Sempre oggi, l’Assemblea Generale delle Nazioni Unite potrebbe elevare lo status della Palestina, conferendole quasi tutti i diritti di uno stato membro, escluso il diritto di voto. Il Jerusalem Post anticipa che gli Emirati Arabi Uniti presenteranno una risoluzione per chiedere al Consiglio di Sicurezza di ammettere la Palestina come membro a pieno titolo dell’ONU. Questa mossa segue il veto degli USA a una precedente richiesta palestinese di adesione al Consiglio di Sicurezza. La risoluzione proposta cerca di aggirare il potere esclusivo del Consiglio di sicurezza e, se approvata, consentirebbe alla Palestina di operare all’interno dell’ONU quasi come uno stato membro, partecipando attivamente ai forum e alle conferenze internazionali.

 

Appello dell’Egitto per la flessibilità e la tregua 

Il governo egiziano, attraverso il suo ministero degli Affari Esteri, ha lanciato un appello a Hamas e Israele affinché mostrino flessibilità per raggiungere al più presto una tregua a Gaza, che dovrebbe includere anche il rilascio degli ostaggi. Nel corso di una conversazione telefonica con il segretario di Stato USA Antony Blinken, il ministro degli Esteri egiziano Sameh Choukri ha evidenziato l’urgenza di un accordo di tregua per porre fine alla tragedia umanitaria in atto. Nonostante i negoziati del Cairo non abbiano ancora portato a un’intesa, l’Egitto sottolinea la delicatezza della situazione e i rischi che un’operazione militare israeliana a Rafah comporterebbe per la stabilità regionale. Intanto, l’esercito israeliano ha rafforzato la sua presenza a Rafah, assumendo il controllo del valico di frontiera e interrompendo il flusso di aiuti umanitari.

 

Onu: crisi umanitaria a Rafah

L’ONU ha segnalato una crisi umanitaria a Rafah, con oltre 100.000 persone in fuga a seguito dell’intensificarsi dei bombardamenti israeliani.
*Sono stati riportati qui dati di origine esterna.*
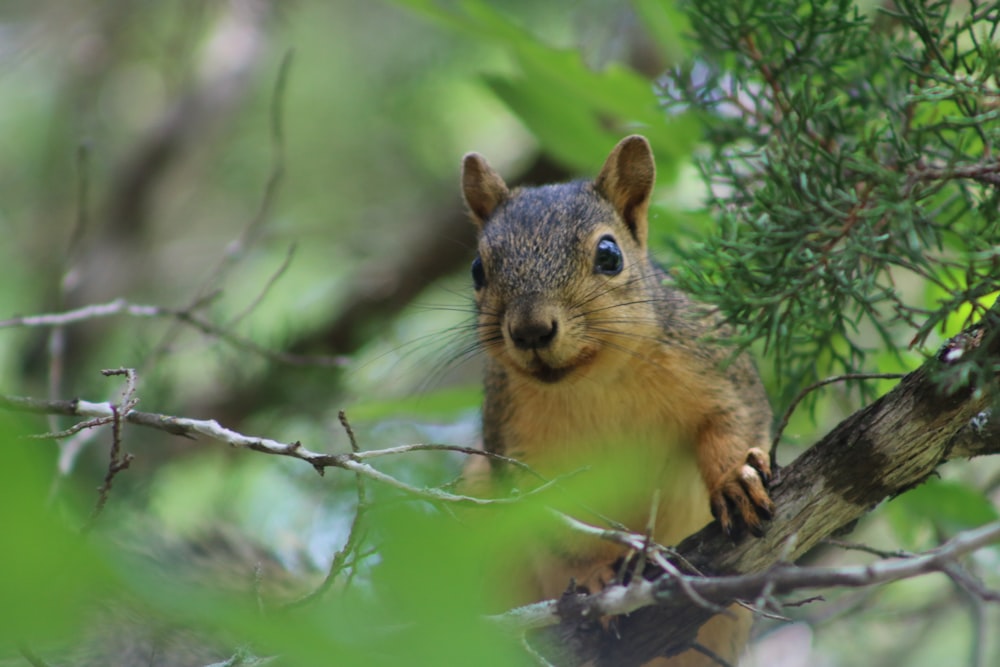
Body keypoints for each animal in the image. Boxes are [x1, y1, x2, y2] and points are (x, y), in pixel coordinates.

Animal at [462, 133, 780, 664]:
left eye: (610, 255)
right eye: (477, 270)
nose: (530, 330)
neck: (594, 381)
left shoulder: (716, 362)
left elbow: (734, 419)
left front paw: (737, 477)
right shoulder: (514, 444)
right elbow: (559, 528)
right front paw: (595, 578)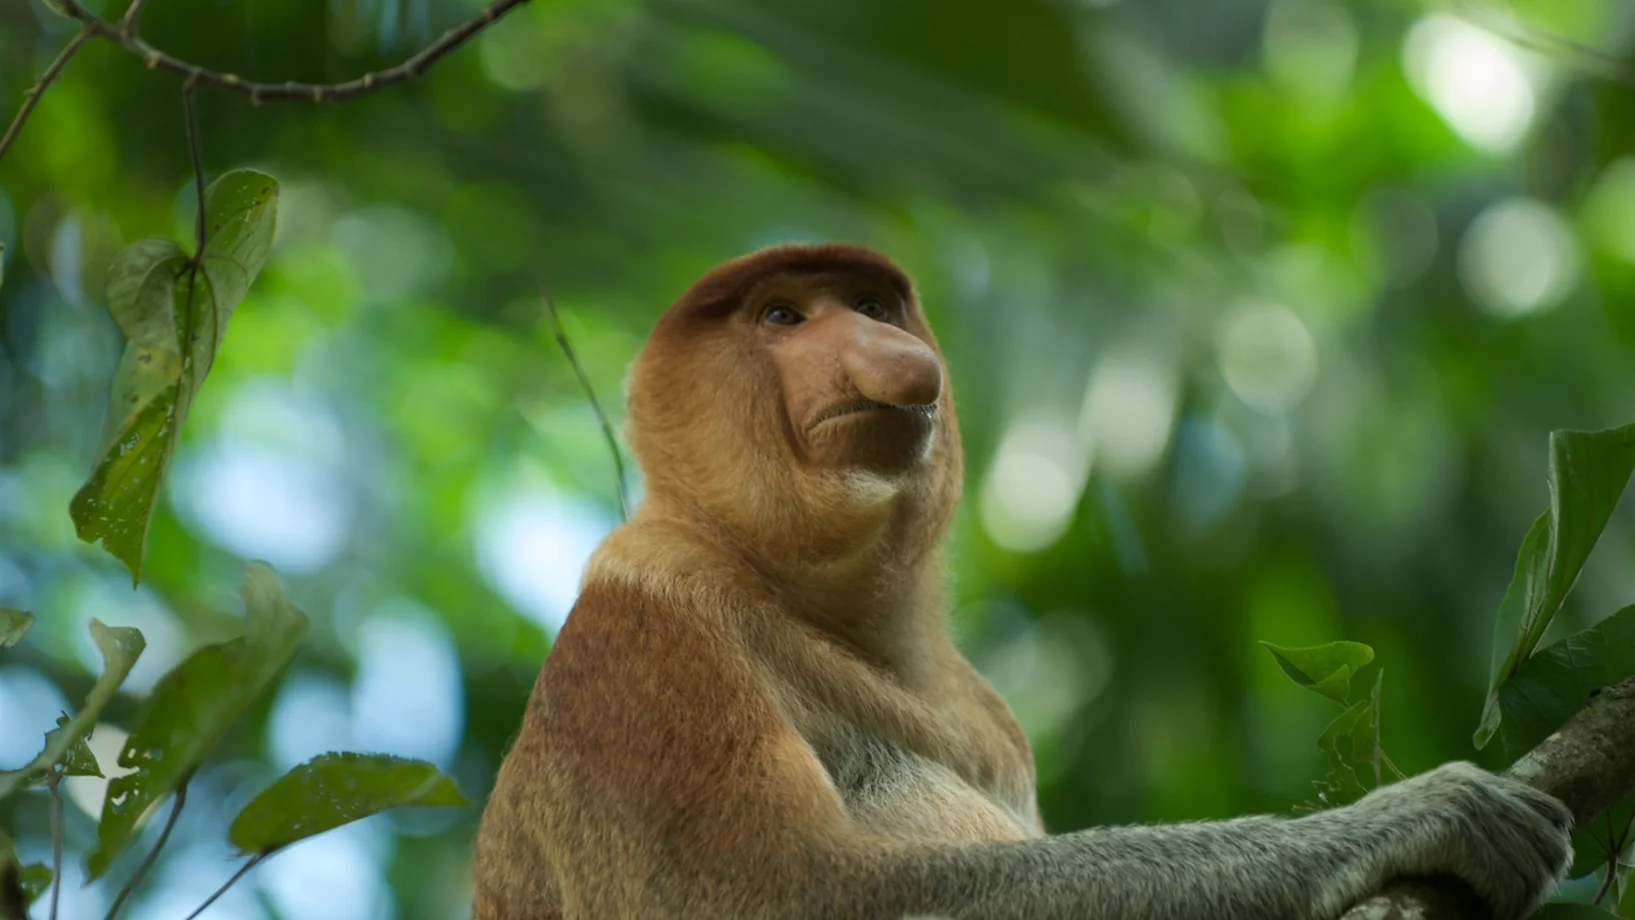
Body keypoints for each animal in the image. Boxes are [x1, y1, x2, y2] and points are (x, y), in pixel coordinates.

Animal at [470, 241, 1569, 915]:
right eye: (781, 315)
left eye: (868, 305)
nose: (888, 349)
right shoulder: (647, 630)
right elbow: (776, 894)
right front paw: (1426, 811)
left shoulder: (991, 717)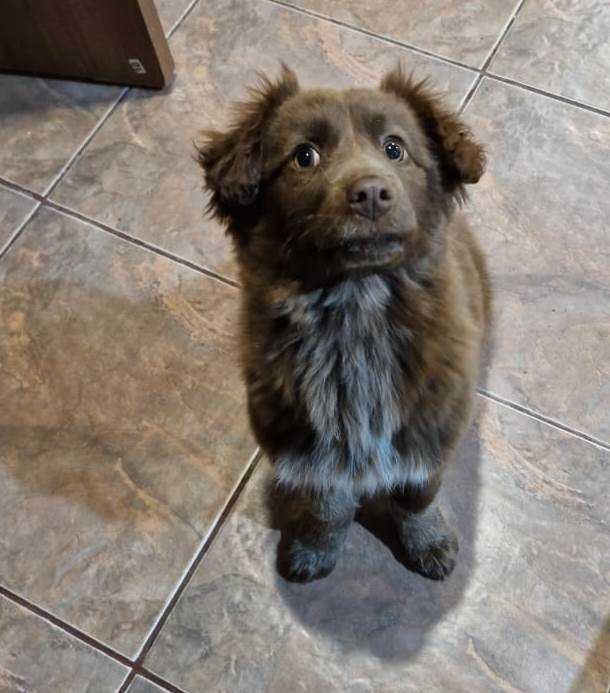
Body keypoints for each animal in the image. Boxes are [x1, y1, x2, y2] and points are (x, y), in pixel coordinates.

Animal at [198, 64, 491, 583]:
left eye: (395, 148)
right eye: (304, 156)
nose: (371, 193)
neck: (356, 310)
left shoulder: (428, 434)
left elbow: (417, 498)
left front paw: (429, 542)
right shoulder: (306, 448)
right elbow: (328, 508)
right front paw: (314, 549)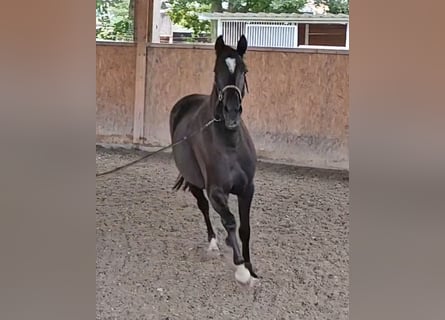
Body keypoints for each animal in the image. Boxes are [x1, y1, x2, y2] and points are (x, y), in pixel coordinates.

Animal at [167, 35, 256, 284]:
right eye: (216, 70)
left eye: (244, 70)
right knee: (204, 208)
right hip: (195, 184)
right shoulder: (216, 191)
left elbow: (244, 228)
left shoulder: (247, 189)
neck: (230, 145)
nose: (232, 112)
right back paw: (214, 243)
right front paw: (241, 269)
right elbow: (230, 221)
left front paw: (251, 268)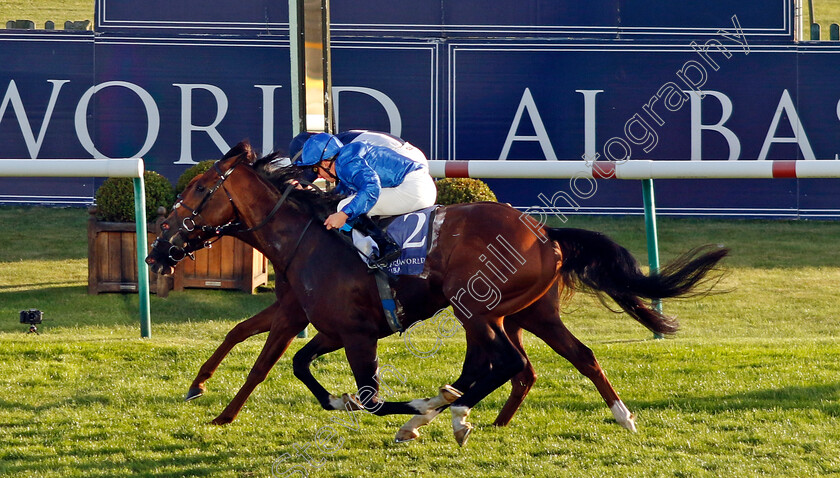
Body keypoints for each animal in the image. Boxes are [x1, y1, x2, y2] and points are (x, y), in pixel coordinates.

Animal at [146, 141, 728, 444]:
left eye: (199, 190)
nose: (158, 249)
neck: (308, 238)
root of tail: (544, 232)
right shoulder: (326, 326)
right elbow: (284, 358)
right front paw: (210, 394)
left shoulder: (355, 334)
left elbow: (364, 395)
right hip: (526, 314)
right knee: (560, 358)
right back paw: (609, 415)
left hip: (480, 309)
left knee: (507, 365)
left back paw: (446, 410)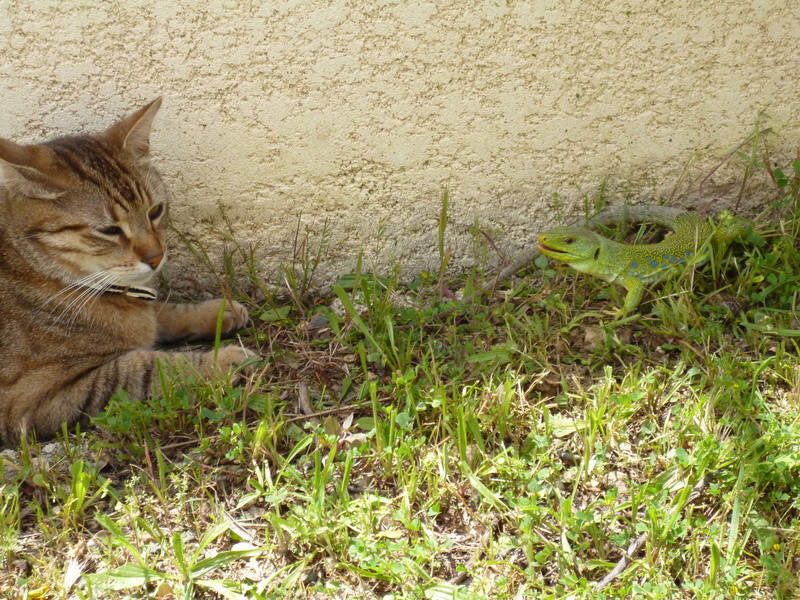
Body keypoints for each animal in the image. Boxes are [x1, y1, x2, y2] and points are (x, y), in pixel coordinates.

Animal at [0, 98, 255, 442]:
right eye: (109, 230)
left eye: (155, 211)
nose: (157, 257)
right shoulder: (33, 401)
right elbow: (141, 368)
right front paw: (222, 360)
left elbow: (163, 312)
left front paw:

Questo esodo rappresenta il più grande spostamento di popolazione nella regione negli ultimi mesi. Rafah, situata al confine meridionale di Gaza, è diventata rifugio per oltre un milione di sfollati provenienti da altre zone del territorio palestinese. Le Nazioni Unite prevedono un ulteriore aumento degli sfollati, che si troveranno a vivere in accampamenti di fortuna, privi dei servizi essenziali e delle loro abitazioni, ormai ridotte a macerie.